Hey, thanks for the follow up nut kick, Radle...I mean, Ed!
Ow, ow, ow, ow, ow....
Gary Johnson should make this a campaign issue. Rush Limbaugh did more conspiracy to traffic drugs than this guy, but he didn't do a single day in jail.
"Fuck You, That's Why."
These are the sorts of courageous acts Obama will be able to take once he is re-elected. Doesn't everyone see how important the 2012 election is?
If I were president, a large chuck of each day would be set aside to review such questionable cases, issuing pardons to people like Aaron. Even if I ordered just a dozen pardons a day, I'd feel like my term in office would have amounted to a net good.
That is, if I couldn't get away with issuing a blanket pardon to all nonviolent drug offenders.

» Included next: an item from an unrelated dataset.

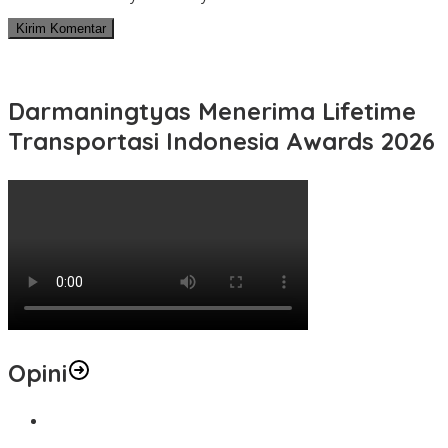
Darmaningtyas Menerima Lifetime
Transportasi Indonesia Awards 2026
Opini
1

You'd only get by with that if you had to spend an equal amount of time finding new and exciting places to kill brown people.
I'd be too busy weilding the veto pen to pardon anyone in a 4yr term. I'd need at least 4 terms to get through all the vetos.
(wait, sorry, you're not allowed to retroactively veto legislation. dammit)
Blanket pardon for any non-violent drug convictions.
Blanket pardon for any non-violent drug convictions.
Ideally, yes. I have to think that they'd find a way to block it, though.